* Énoncé de la tâche: Transformez toutes les lignes ci-dessous en une liste numérotée, en omettant les lignes vides.

═══ Données sources

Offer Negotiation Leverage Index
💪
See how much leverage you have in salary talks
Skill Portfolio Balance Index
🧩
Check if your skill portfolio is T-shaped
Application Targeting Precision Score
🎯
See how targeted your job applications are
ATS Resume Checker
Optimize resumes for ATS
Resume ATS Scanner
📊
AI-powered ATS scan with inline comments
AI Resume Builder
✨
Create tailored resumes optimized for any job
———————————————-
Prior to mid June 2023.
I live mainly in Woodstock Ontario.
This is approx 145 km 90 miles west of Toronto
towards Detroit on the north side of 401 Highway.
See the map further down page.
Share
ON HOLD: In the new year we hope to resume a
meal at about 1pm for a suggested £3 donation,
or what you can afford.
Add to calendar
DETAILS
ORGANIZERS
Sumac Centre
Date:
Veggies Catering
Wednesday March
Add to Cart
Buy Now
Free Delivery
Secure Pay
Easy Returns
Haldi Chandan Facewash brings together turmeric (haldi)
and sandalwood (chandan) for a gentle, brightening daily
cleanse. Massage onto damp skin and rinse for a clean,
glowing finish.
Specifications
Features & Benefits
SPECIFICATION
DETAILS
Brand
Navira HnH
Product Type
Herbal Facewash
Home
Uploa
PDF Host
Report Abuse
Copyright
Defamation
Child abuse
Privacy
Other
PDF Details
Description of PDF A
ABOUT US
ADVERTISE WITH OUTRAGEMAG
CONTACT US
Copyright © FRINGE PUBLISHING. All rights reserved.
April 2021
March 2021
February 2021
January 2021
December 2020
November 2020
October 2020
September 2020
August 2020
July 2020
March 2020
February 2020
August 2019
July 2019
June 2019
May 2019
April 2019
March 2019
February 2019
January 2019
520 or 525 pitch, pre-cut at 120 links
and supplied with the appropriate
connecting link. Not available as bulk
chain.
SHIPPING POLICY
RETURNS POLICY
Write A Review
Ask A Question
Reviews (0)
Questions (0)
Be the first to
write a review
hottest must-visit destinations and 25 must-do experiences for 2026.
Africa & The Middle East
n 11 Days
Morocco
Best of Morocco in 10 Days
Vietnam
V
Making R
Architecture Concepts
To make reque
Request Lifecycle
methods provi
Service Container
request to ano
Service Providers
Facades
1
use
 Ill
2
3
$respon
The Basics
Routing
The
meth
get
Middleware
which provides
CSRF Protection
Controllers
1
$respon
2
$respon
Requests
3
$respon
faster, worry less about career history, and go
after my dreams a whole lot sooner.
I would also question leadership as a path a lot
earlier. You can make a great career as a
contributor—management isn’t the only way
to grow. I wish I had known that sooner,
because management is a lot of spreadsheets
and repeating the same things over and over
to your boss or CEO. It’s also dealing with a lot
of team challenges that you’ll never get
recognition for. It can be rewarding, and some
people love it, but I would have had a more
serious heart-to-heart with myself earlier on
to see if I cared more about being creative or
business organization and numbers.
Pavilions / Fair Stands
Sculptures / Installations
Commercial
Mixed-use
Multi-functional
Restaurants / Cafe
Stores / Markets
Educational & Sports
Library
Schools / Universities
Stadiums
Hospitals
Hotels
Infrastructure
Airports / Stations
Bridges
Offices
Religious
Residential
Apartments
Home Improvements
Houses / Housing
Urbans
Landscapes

══════

* Réponse à l'exercice:
1. Offer Negotiation Leverage Index
2. 💪
3. See how much leverage you have in salary talks
4. Skill Portfolio Balance Index
5. 🧩
6. Check if your skill portfolio is T-shaped
7. Application Targeting Precision Score
8. 🎯
9. See how targeted your job applications are
10. ATS Resume Checker
11. Optimize resumes for ATS
12. Resume ATS Scanner
13. 📊
14. AI-powered ATS scan with inline comments
15. AI Resume Builder
16. ✨
17. Create tailored resumes optimized for any job
18. ———————————————-
19. Prior to mid June 2023.
20. I live mainly in Woodstock Ontario.
21. This is approx 145 km 90 miles west of Toronto
22. towards Detroit on the north side of 401 Highway.
23. See the map further down page.
24. Share
25. ON HOLD: In the new year we hope to resume a
26. meal at about 1pm for a suggested £3 donation,
27. or what you can afford.
28. Add to calendar
29. DETAILS
30. ORGANIZERS
31. Sumac Centre
32. Date:
33. Veggies Catering
34. Wednesday March
35. Add to Cart
36. Buy Now
37. Free Delivery
38. Secure Pay
39. Easy Returns
40. Haldi Chandan Facewash brings together turmeric (haldi)
41. and sandalwood (chandan) for a gentle, brightening daily
42. cleanse. Massage onto damp skin and rinse for a clean,
43. glowing finish.
44. Specifications
45. Features & Benefits
46. SPECIFICATION
47. DETAILS
48. Brand
49. Navira HnH
50. Product Type
51. Herbal Facewash
52. Home
53. Uploa
54. PDF Host
55. Report Abuse
56. Copyright
57. Defamation
58. Child abuse
59. Privacy
60. Other
61. PDF Details
62. Description of PDF A
63. ABOUT US
64. ADVERTISE WITH OUTRAGEMAG
65. CONTACT US
66. Copyright © FRINGE PUBLISHING. All rights reserved.
67. April 2021
68. March 2021
69. February 2021
70. January 2021
71. December 2020
72. November 2020
73. October 2020
74. September 2020
75. August 2020
76. July 2020
77. March 2020
78. February 2020
79. August 2019
80. July 2019
81. June 2019
82. May 2019
83. April 2019
84. March 2019
85. February 2019
86. January 2019
87. 520 or 525 pitch, pre-cut at 120 links
88. and supplied with the appropriate
89. connecting link. Not available as bulk
90. chain.
91. SHIPPING POLICY
92. RETURNS POLICY
93. Write A Review
94. Ask A Question
95. Reviews (0)
96. Questions (0)
97. Be the first to
98. write a review
99. hottest must-visit destinations and 25 must-do experiences for 2026.
100. Africa & The Middle East
101. n 11 Days
102. Morocco
103. Best of Morocco in 10 Days
104. Vietnam
105. V
106. Making R
107. Architecture Concepts
108. To make reque
109. Request Lifecycle
110. methods provi
111. Service Container
112. request to ano
113. Service Providers
114. Facades
115. 1
116. use
117.  Ill
118. 2
119. 3
120. $respon
121. The Basics
122. Routing
123. The
124. meth
125. get
126. Middleware
127. which provides
128. CSRF Protection
129. Controllers
130. 1
131. $respon
132. 2
133. $respon
134. Requests
135. 3
136. $respon
137. faster, worry less about career history, and go
138. after my dreams a whole lot sooner.
139. I would also question leadership as a path a lot
140. earlier. You can make a great career as a
141. contributor—management isn’t the only way
142. to grow. I wish I had known that sooner,
143. because management is a lot of spreadsheets
144. and repeating the same things over and over
145. to your boss or CEO. It’s also dealing with a lot
146. of team challenges that you’ll never get
147. recognition for. It can be rewarding, and some
148. people love it, but I would have had a more
149. serious heart-to-heart with myself earlier on
150. to see if I cared more about being creative or
151. business organization and numbers.
152. Pavilions / Fair Stands
153. Sculptures / Installations
154. Commercial
155. Mixed-use
156. Multi-functional
157. Restaurants / Cafe
158. Stores / Markets
159. Educational & Sports
160. Library
161. Schools / Universities
162. Stadiums
163. Hospitals
164. Hotels
165. Infrastructure
166. Airports / Stations
167. Bridges
168. Offices
169. Religious
170. Residential
171. Apartments
172. Home Improvements
173. Houses / Housing
174. Urbans
175. Landscapes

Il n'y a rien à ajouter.